In nature, timing is everything.
From the mass migration of monarch butterflies to the simultaneous seminal release of corals to the collective deaths of salmon and cicadas, many species stick to schedules so strict, their habits could be used to mark the seasons.
Unfortunately, more and more evidence suggests that climate change has already begun to cuss up these timetables.
Some flowers, for example, seem to be adapting more quickly to global warming than the wild bumblebees they rely on for reproduction. The flowers bloom earlier, often before the bees have emerged to transport pollen between them. As a result, the plants produce fewer seeds. If the two can’t sync up, the lockstep dance of pollination that has developed over millennia may unravel over the relatively short course of centuries—or even decades.
"Increasingly, the warming that is happening in cities seems to be offering us a lens through which we can understand the effects of future global warming. And the future is often dependent on complex interactions among species we know little about."
Scientists call this occurrence a “phenological mismatch,” but you could simply think of it as bad timing.
“One thing that happens [with global warming] is that partnerships between all kinds of organisms break down because one partner changes more than another,” says Emily Meineke, a North Carolina State University graduate student and U.S. Environmental Protection Agency STAR fellow. Meineke is currently researching whether one of these mismatches is happening between scale insects and their arch nemeses, parasitic wasps, thanks to urban warming in Raleigh, North Carolina.
Scale insects are small, mostly stationary bugs that suck the life out of trees. But these parasites have parasites of their own. Several species of wasp prey upon scales by drilling into their shells and depositing tiny monster eggs. Once the larva hatches, it lives inside the body of the scale insect, sucking its blood like Voldemort noshing on a unicorn.
But here’s the thing: Scale insects seem to thrive under slightly warmer conditions, while wasps fare no better or worse. Using a thermal map obtained from a Landsat satellite, Meineke collected wasp-infected scale insects from “hot” and “cold” areas across Raleigh. The difference in average temperatures at the sites varied by just a half-degree Celsius, but it’s a case of a little warmth going a long way. In the “hot” areas, scale insects were able to produce twice as many eggs as their counterparts in the “cold” areas.
To be clear, the wasps were still infecting the scales at both places. In the cooler sites, the parasites’ eggs affected the scales’ ability to produce its own eggs. Call it nature’s way of keeping scale insects from taking over the world. But Meineke’s evidence suggests that higher temps allow scale insects to somehow overcome the wasp’s influence.
This may be due to the fact that the scales hatch earlier in warm conditions. And when that occurs, their other life events move up on the calendar, too: earlier molting, breeding, egg-laying.

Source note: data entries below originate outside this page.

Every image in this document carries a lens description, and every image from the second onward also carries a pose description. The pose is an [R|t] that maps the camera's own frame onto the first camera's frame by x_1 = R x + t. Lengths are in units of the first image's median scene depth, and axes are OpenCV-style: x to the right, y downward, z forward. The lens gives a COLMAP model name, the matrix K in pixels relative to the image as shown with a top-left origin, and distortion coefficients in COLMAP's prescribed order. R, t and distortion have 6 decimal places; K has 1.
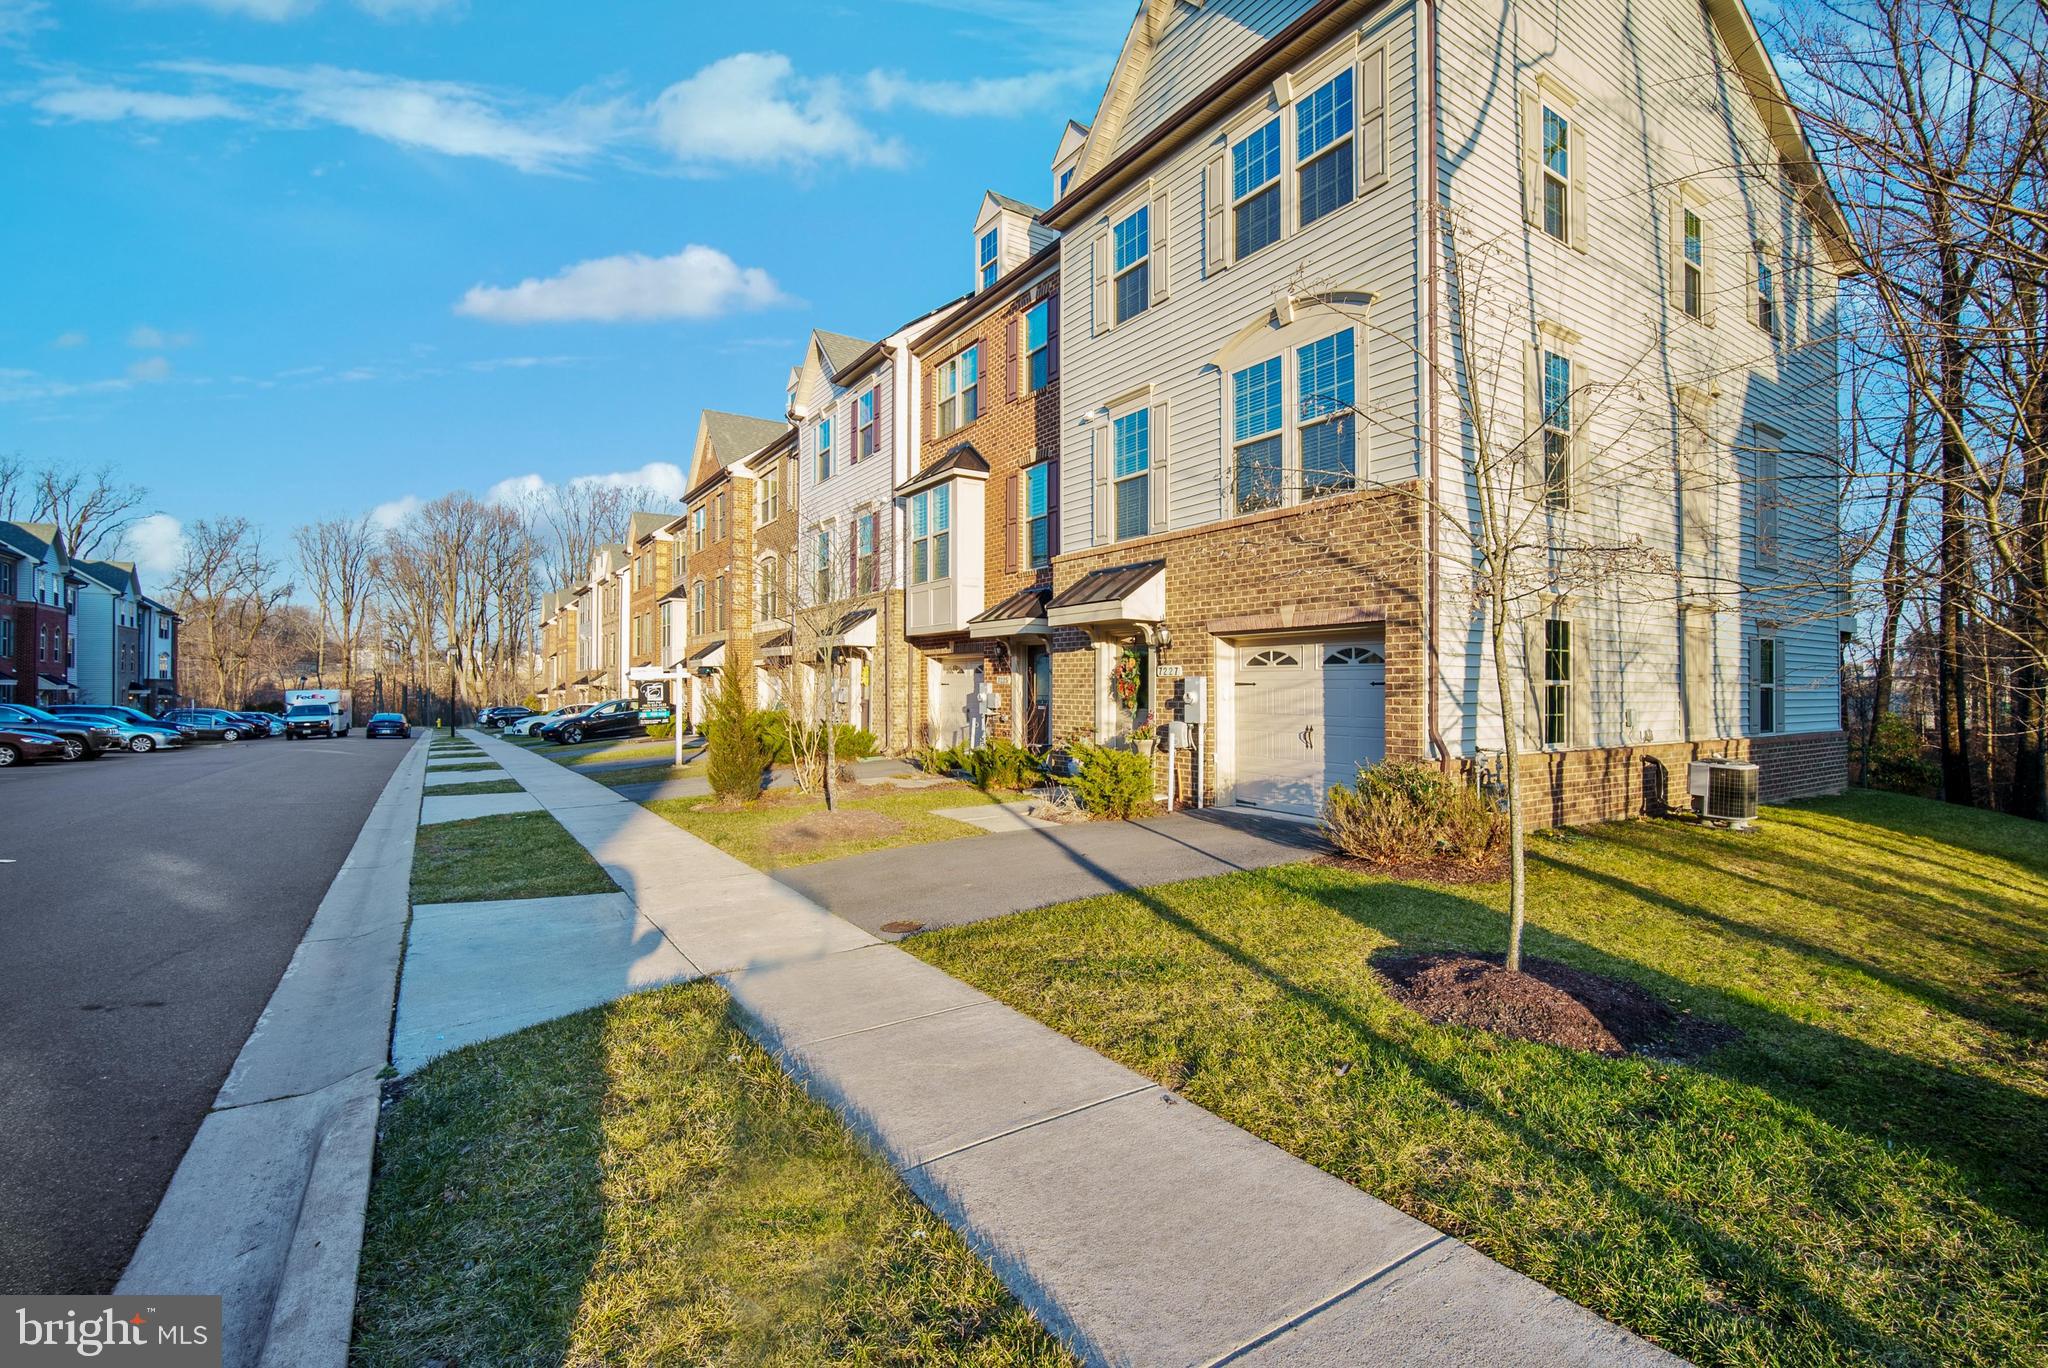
lens RADIAL K [[895.2, 0, 1008.8], [0, 895.2, 681.6], [0, 0, 1]] dist [-0.014201, 0.004418]
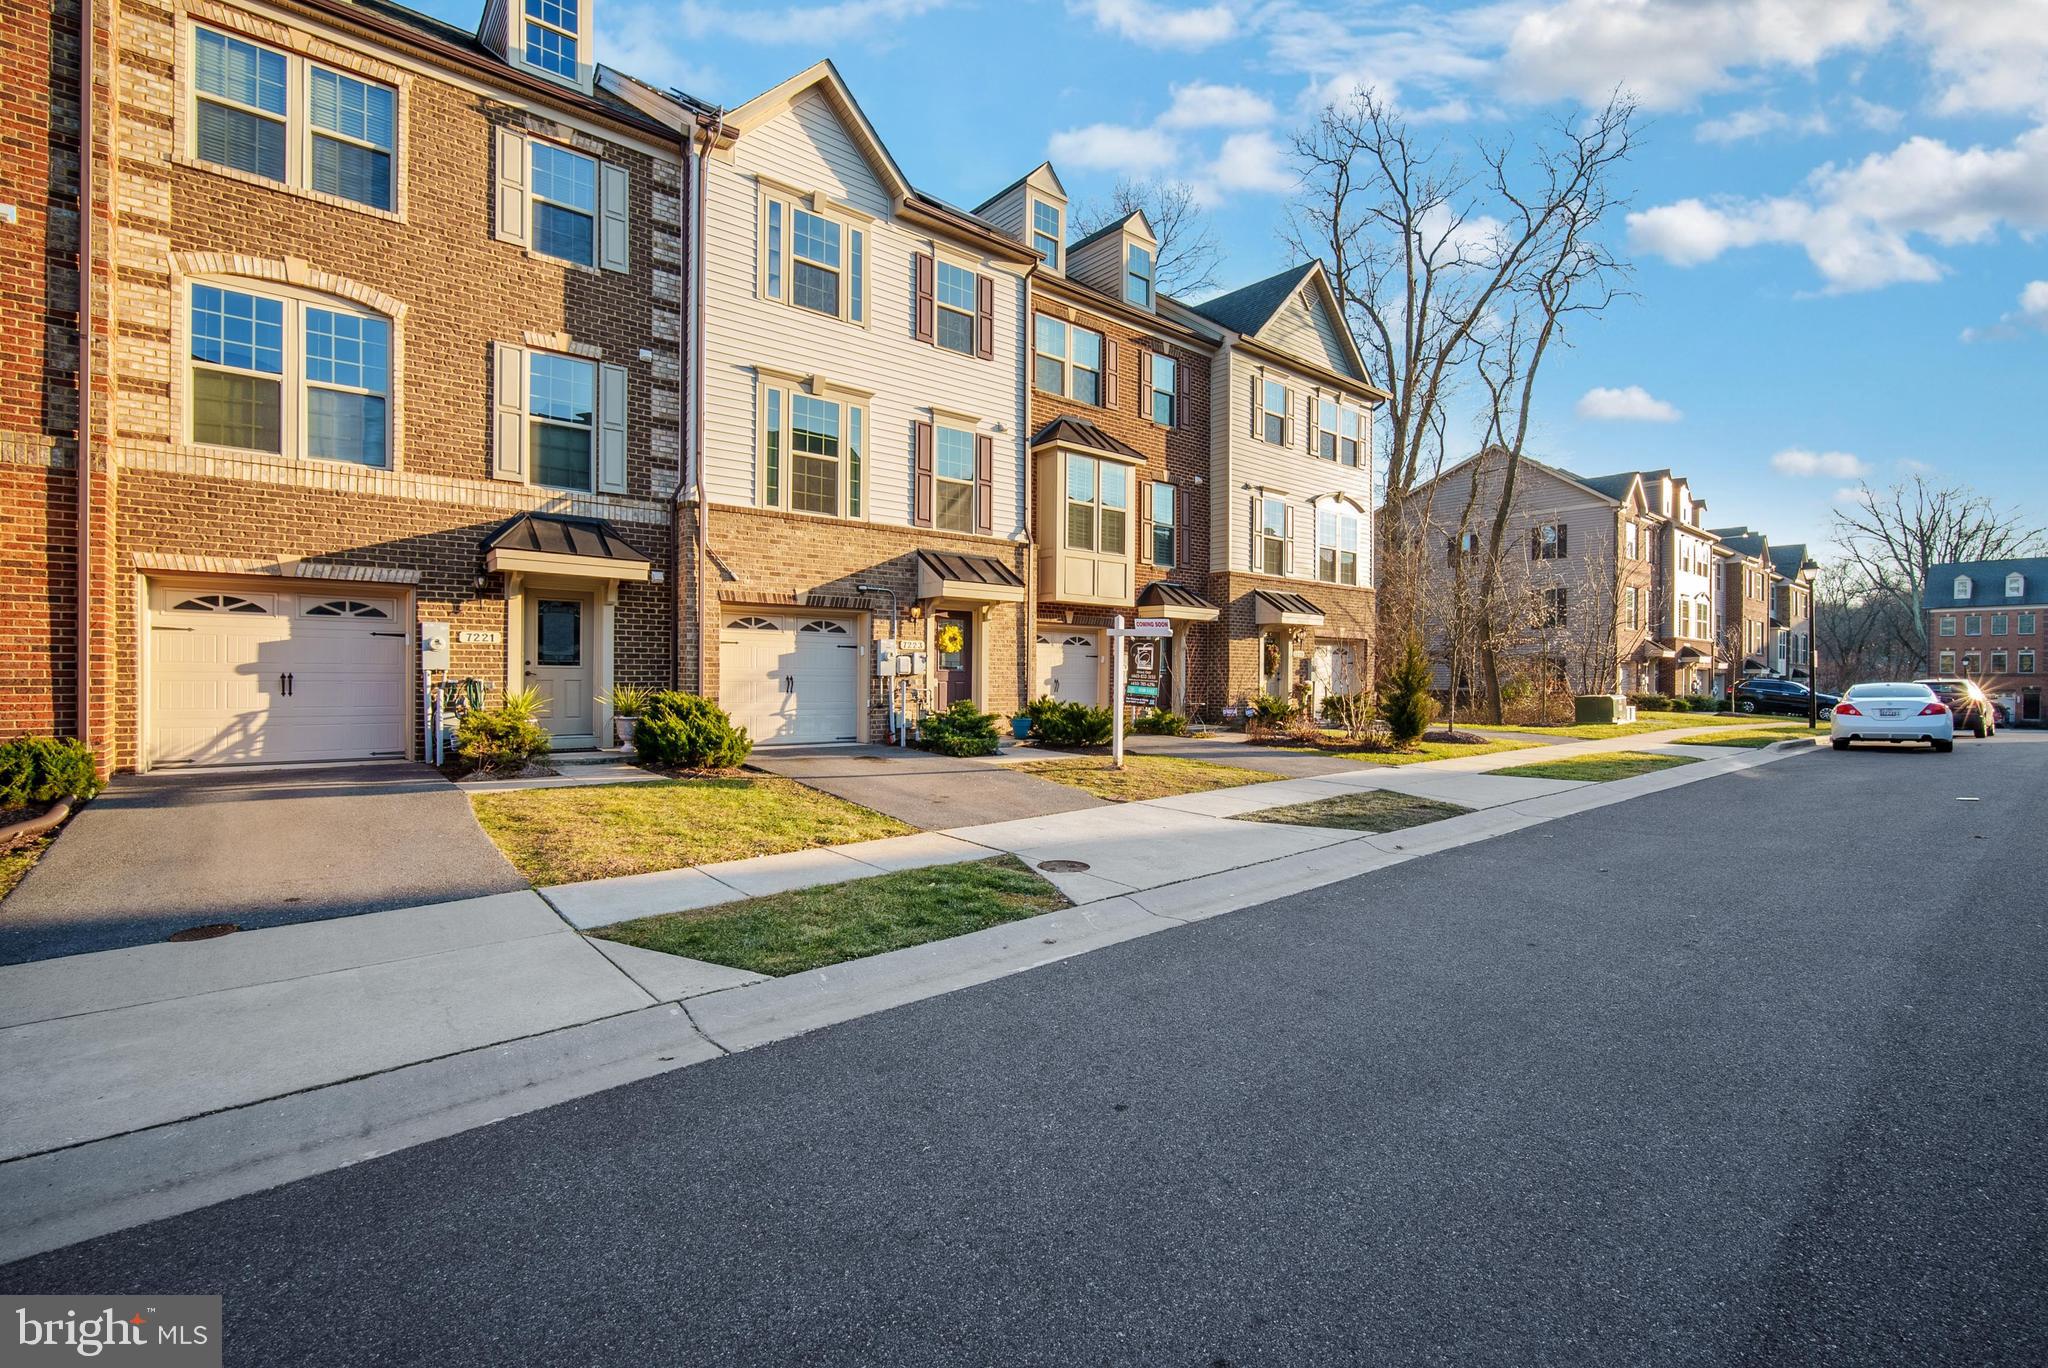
lens RADIAL K [[895.2, 0, 1013.5], [0, 895.2, 684.4], [0, 0, 1]] dist [-0.014201, 0.004418]
pose [[-0.110349, -0.008502, 0.993857, -0.920032], [-0.012155, 0.999900, 0.007204, 0.025320], [-0.993819, -0.011285, -0.110442, 1.031587]]
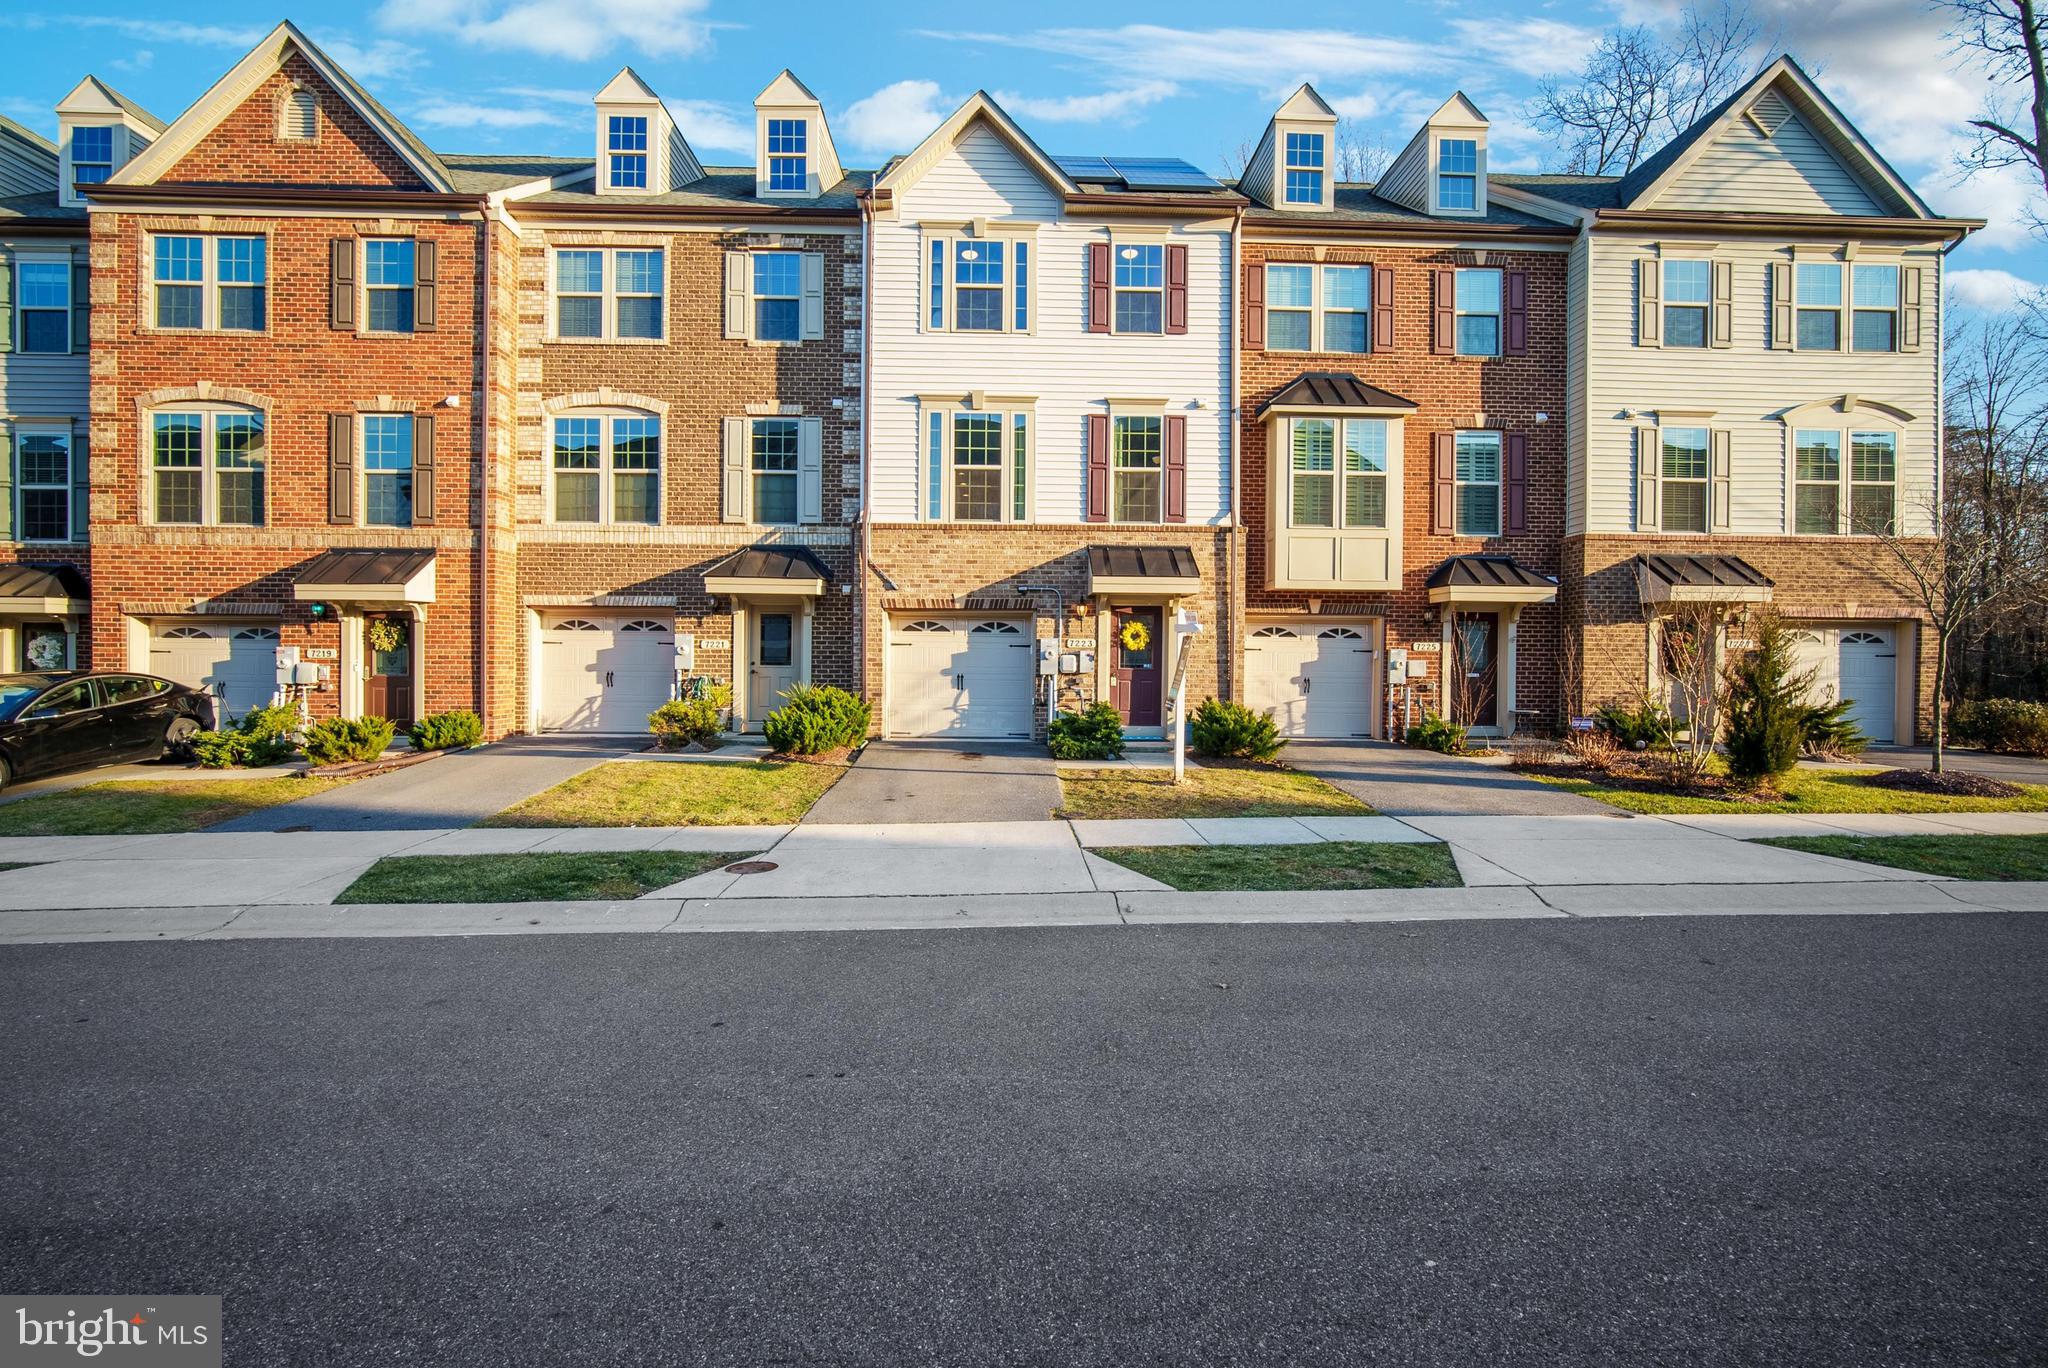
lens RADIAL K [[895.2, 0, 1016.8], [0, 895.2, 676.4], [0, 0, 1]] dist [-0.014201, 0.004418]
pose [[0.518214, -0.008916, 0.855205, -0.830206], [-0.012541, 0.999759, 0.018022, 0.013928], [-0.855159, -0.020064, 0.517977, 0.704661]]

As for the wasps, their life cycle appears to remain the same in the heat. They still drill into scale insects (which are now a few days or weeks older than normal), lay their eggs, and leave their young to leech off their host. Everything is as it was before, except for the fact that the wasp larvae no longer seem to compromise the egg production of their hosts.
Meineke says this could mean the whole dynamic of their relationship has changed from parasitism (where one species succeeds at a detriment to the other) to something more akin to commensalism (where one species benefits at no cost to the other).
Biologist and study co-author Rob Dunn admits that such a small shift in the relationship of two tiny insects may seem insignificant, but the findings could be part of a much bigger pattern.
“Increasingly, the warming that is happening in cities seems to be offering us a lens through which we can understand the effects of future global warming,” he says. “And the future is often dependent on complex interactions among species we know little about.”
Not to mention, the trees might give a damn (if they could). A difference of just half-degree Celsius was enough to tip the balance in favor of the scales. The Intergovernmental Panel on Climate Change projects temperatures to increase four times as much over the next century. That kind of heat could potentially hatch a whole lot more tree-sucking bugs.
And what else it might have in store—for the birds, the bees, the salmon, and the cicadas—we just don’t know yet. We’d be wise to start filling out those calendars in pencil.